The new, 12-sided pound coin launches today. And after 15 October 2017, this coin will replace the 1.5 billion round pound coins currently in circulation in the UK. It’s a massive undertaking – the new coin needs to be accepted not just by banks and businesses, but also by vending machines, automated tellers and even shopping trolleys.
Carl Foster, Head of Coin Operations at RBS, is a member of the Industry Steering Committee and Chair of the Coin Wholesale Working Group. Carl represents the entire banking industry, including RBS, Lloyds, HSBC, Barclays, Nationwide and others, and works with the Treasury and the Royal Mint. He’s responsible for getting the new coin out to customers and gathering in all the old coins as they are removed from circulation.
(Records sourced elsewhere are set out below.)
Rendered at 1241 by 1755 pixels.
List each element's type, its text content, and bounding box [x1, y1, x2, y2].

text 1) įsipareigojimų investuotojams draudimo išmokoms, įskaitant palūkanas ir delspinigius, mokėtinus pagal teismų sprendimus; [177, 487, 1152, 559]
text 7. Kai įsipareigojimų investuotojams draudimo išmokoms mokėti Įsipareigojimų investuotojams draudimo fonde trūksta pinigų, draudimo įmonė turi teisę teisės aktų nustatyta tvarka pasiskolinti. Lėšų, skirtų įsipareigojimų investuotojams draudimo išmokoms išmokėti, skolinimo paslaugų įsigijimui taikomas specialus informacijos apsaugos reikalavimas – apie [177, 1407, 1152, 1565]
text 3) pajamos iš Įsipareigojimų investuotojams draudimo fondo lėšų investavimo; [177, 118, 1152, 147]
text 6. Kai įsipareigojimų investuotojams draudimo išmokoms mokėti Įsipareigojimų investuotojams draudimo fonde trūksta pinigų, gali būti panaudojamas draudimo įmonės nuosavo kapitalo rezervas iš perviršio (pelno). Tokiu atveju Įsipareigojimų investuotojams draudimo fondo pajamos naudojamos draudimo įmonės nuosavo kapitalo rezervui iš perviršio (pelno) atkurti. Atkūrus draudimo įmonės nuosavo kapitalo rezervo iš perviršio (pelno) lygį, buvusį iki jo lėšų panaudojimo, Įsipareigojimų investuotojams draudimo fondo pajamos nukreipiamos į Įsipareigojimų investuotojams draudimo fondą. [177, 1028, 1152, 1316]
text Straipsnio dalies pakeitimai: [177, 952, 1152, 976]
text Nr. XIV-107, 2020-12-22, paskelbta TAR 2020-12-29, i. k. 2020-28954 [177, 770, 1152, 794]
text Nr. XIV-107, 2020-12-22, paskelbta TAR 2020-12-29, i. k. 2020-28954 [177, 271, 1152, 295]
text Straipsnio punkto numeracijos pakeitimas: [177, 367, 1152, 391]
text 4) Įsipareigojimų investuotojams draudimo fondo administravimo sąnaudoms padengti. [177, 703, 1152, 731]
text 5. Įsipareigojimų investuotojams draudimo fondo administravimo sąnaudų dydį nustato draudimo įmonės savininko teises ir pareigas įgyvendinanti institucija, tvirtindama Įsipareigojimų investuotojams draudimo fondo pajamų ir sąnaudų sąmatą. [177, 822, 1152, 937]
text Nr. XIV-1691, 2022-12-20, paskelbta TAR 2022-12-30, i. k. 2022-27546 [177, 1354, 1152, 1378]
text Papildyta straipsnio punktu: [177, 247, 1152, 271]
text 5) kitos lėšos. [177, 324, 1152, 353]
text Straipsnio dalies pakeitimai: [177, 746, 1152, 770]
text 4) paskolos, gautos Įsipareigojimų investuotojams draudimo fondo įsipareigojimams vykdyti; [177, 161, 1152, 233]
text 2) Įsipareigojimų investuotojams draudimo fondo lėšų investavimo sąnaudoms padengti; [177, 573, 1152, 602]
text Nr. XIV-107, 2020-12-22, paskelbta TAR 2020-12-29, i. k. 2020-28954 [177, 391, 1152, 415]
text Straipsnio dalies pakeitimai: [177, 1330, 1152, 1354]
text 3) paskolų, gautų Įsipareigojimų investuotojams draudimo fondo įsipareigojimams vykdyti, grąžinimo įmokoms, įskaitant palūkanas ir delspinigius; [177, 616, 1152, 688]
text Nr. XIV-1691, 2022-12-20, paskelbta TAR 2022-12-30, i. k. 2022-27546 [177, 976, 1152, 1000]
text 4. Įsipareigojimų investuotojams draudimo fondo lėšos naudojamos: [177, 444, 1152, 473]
Carl said: “It’s a big challenge because it’s never been done before. The nearest thing to it was the change of the fifty pence coin back in 1997. But cash was a very different world back then and the old and new coins co-existed for much longer. The fifty pence coin was introduced over a period of two years, whereas we’ve only got six months to get the old one pound coins out of circulation.”
“It’s a lot of work for coin processors and customers, so you may wonder why the coin is being replaced. About 3% of all pound coins in circulation are fake. That means there are approximately fifty million fake coins out there. That’s why we have the new coin - to remove all the fakes and create a more secure coin.”
The new coin benefits from a number of security features. Perhaps one of the most interesting is the ‘hologram-type’ image which changes from ‘£’ to ‘1’ as the coin moves. Thanks to features like this, it’s been dubbed ‘the most secure coin in the world.
What makes the new one pound coin most secure coin in the world?
It’s unique 12-sided shape is difficult to replicate
It’s bimetallic, featuring a gold rim and silver innard
The milling (tiny ridges around the edge of the coin) only appears on six of the coin’s 12 sides
The words ‘one pound’ are written inside the rim (although they are only legible when looking at them with a magnifying glass)
The coin benefits from a ‘hologram-type’ feature with an image that changes from ‘£’ to ‘1’ as the coin moves.
Did you know?
RBS is the only bank to continue processing coins in-house and runs the largest coin processing operation in the UK
Its three processing centres processes 10 billion coins a year
Although the old £1 coin won’t be accepted as payment for goods or services after 15 October, it can still be paid in to banks and will continue to hold its value. In fact, last year the value of demoneterised coins (shillings and halfpennies for example) that were paid into the bank was in the region of £2m.
The design on the coin was created by 15-year-old David Pearce, winner of the public design competition. It consists of four flowers: the English rose, the Welsh leek, the Scottish thistle and the Northern Irish shamrock emerging from one stem within a royal coronet.